If the last expression in a function is just a recursive call without anything happening after the recursive call, that recursive call does not cause more space to be used on the stack. Elixir will optimize it into a loop (or something like a that), and the use of stack space will be a constant O(1) instead of O(n). This means we can have no fear of processing billions of data elements using recursion, just as long as we make sure we are allowing tail call optimization. This optimization, combined with Elixir's robust call stack, means that all my previous concerns about using recursive functions have been allayed.

Let's take a look at an example of a function that does not allow tail call optimization. This is a function that sums all the numbers in a list.

def sum_unoptimized([]), do: 0
def sum_unoptimized([head | tail]) do
	head + sum_unoptimized(tail)
end	

Tail call optimization cannot happen here because the recursive call is not the last thing in the function. Yes, the recursive call is located after the addition in the source code, but that's not the order in which the computer will run it. The computer will first make the recursive call and then do the addition. It's impossible to do the addition before the recursive function call has been completed.
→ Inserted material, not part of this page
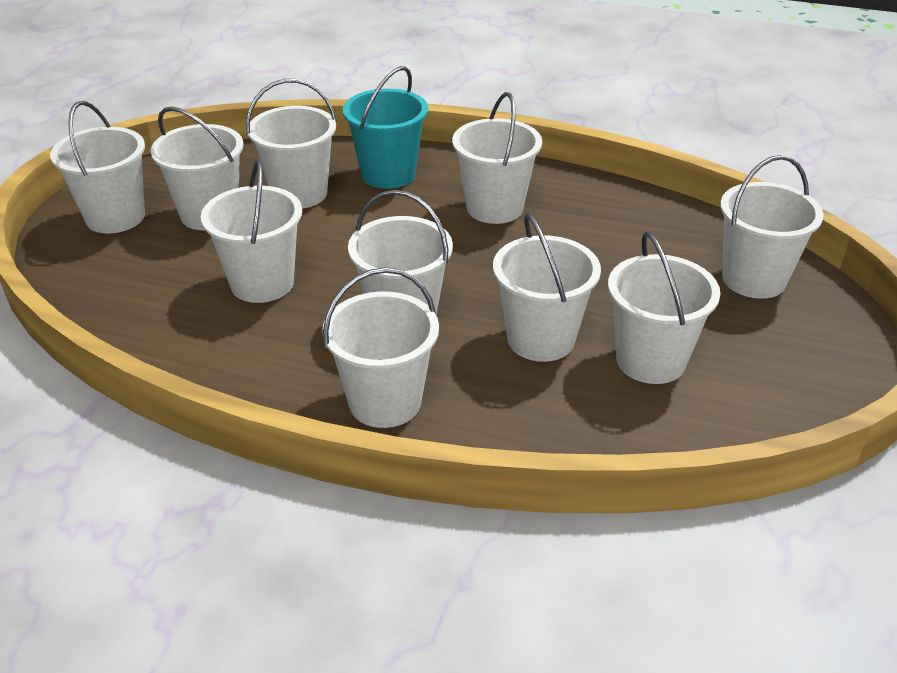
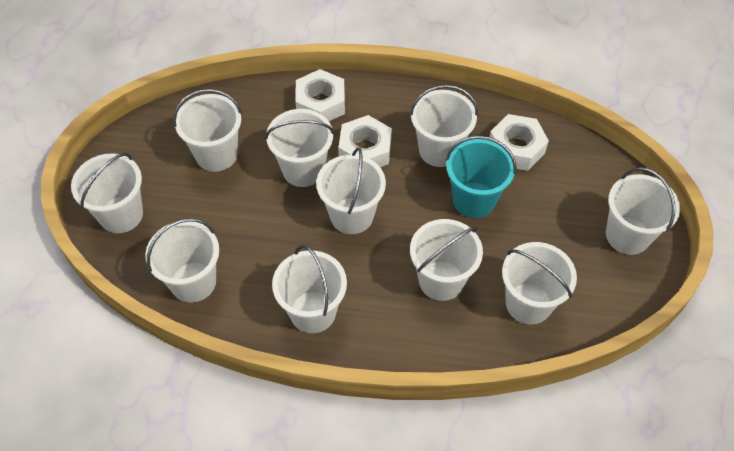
white nut: none = 0 -> [295,69,345,121] [338,115,392,167] [490,114,549,171] = 3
Here's the same function with tail call optimization.

def sum_optimized(list) do
	sum_optimized(list, 0)
end

defp sum_optimized([head | tail], current_sum) do
	sum_optimized(tail, current_sum + head) 
end	
defp sum_optimized([], current_sum), do: current_sum

The first function, list/1 serves just as the interface. The caller does not need to pass in the initial sum, unless we wanted to specifically make that a feature. The two clauses of the list/2 function are private and serve as the base and recursive cases.
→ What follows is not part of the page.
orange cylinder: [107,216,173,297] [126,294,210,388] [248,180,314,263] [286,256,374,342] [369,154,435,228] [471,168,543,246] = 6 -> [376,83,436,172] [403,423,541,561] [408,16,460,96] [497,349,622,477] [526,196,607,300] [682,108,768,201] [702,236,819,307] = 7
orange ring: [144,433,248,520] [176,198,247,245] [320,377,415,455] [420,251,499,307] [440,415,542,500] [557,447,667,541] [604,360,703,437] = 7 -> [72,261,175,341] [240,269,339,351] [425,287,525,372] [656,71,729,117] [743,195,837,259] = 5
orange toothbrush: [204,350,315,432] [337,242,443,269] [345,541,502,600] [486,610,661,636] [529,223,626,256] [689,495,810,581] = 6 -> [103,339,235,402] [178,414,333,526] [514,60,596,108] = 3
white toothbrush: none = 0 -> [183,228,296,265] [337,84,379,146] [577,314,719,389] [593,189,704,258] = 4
Tail call optimization is possible here because the recursive call to sum_optimized/1 is the very last thing the function does. We compute the result on the way in rather than the way out, passing it onto the next recursive call. When the call chain finally ends, the result of the last call just gets passed back to the beginning. This allows Elixir to not need to use additional stack space for each successive call: it just needs to keep track of the very first call to the recursive function and the call that it's currently in.

Since the current state of the summation is passed along as the parameter, there's no state to save and no call stack frames to add. As a result, we have a summation function that uses the same amount of stack space whether there are 10 elements or 10 billion elements.
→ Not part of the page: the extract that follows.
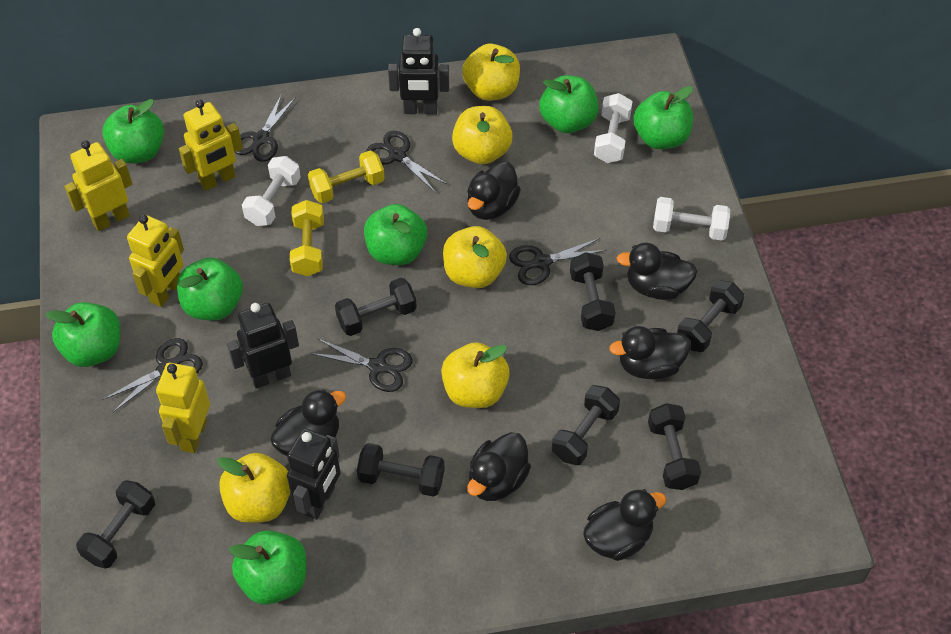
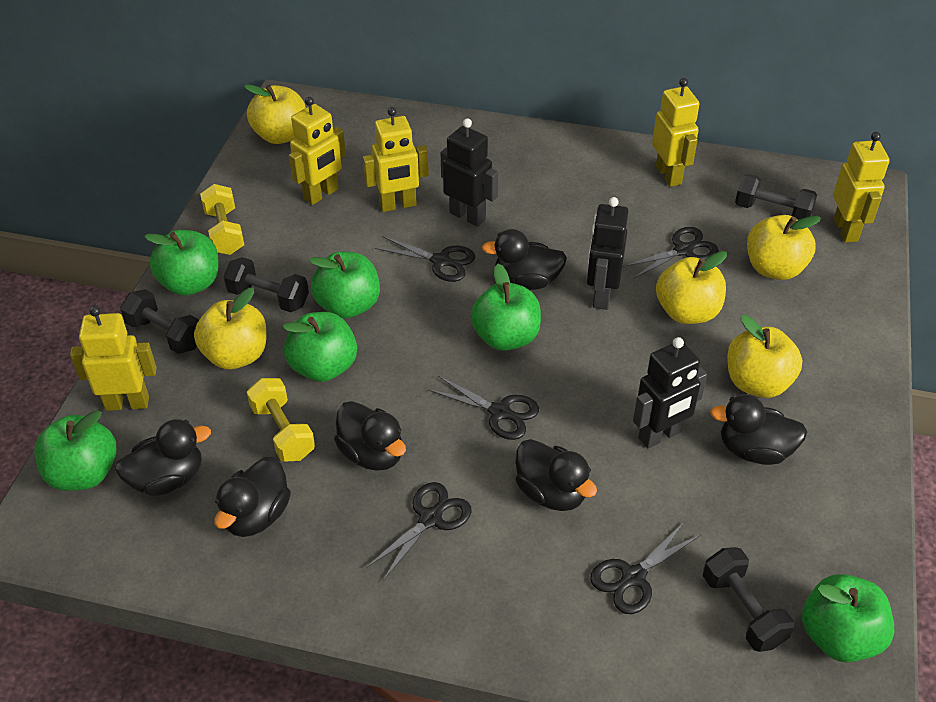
black dumbbell: [76,480,155,569] [335,278,417,336] [357,443,445,497] [552,385,620,465] [570,252,616,331] [648,403,701,490] [677,280,744,352] = 7 -> [120,289,199,354] [223,257,309,312] [703,547,794,652] [735,174,817,220] = 4
green apple: [45,302,120,367] [102,99,164,163] [177,258,243,321] [229,530,307,605] [364,204,427,265] [539,75,599,133] [633,86,693,149] = 7 -> [35,410,117,491] [144,230,219,295] [282,312,357,382] [309,252,380,318] [470,264,541,351] [802,574,894,663] = 6
white dumbbell: [242,156,301,226] [594,93,632,163] [653,197,730,241] = 3 -> none = 0
yellow robot: [64,140,133,231] [127,215,184,307] [156,363,210,453] [179,99,243,191] = 4 -> [70,306,157,411] [289,97,346,205] [363,107,429,212] [652,78,699,187] [833,132,890,242] = 5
The trade-off here is that the tail-call-optimized functions have the tendency to be harder to read and understand. I advise optimizing if your function is going to be going through a lot of data or if the function would still be easy to understand anyway. If the tail-call-optimized version is hard to understand and it will not be handling significant amounts of data, there's no need to use tail call optimization. There's no need to trade readability and maintainability for an insigificant performance benefit.

Tail call optimization in not something that Elixir invented, but was a concept that existed prior to the language. My guess is that tail call optimization is actually part of the underlying Erlang VM and probably existed as a concept prior to Erlang.

C# has no tail call optimization, which comes as no surprise to me, seeing in that it was not built for recursive functions. Javascript actually does have tail call optimization in the language standard as of ES6/2015. However, as of this writing, Safari is the only Javascript environment to implement it. There appear to be no plans to implement it in Chrome, and by extension, Node.js. I suspect that tail call optimization is not a priority for the maintainers of most Javascript environments.

There's so much more to functions in Elixir than there is in other languages I've learned! I guess that shouldn't be a surprise to me. Elixir is a functional language after all, so functions are going to be a key part of the language with less emphasis on the usual programming constructs that appear in imperative languages.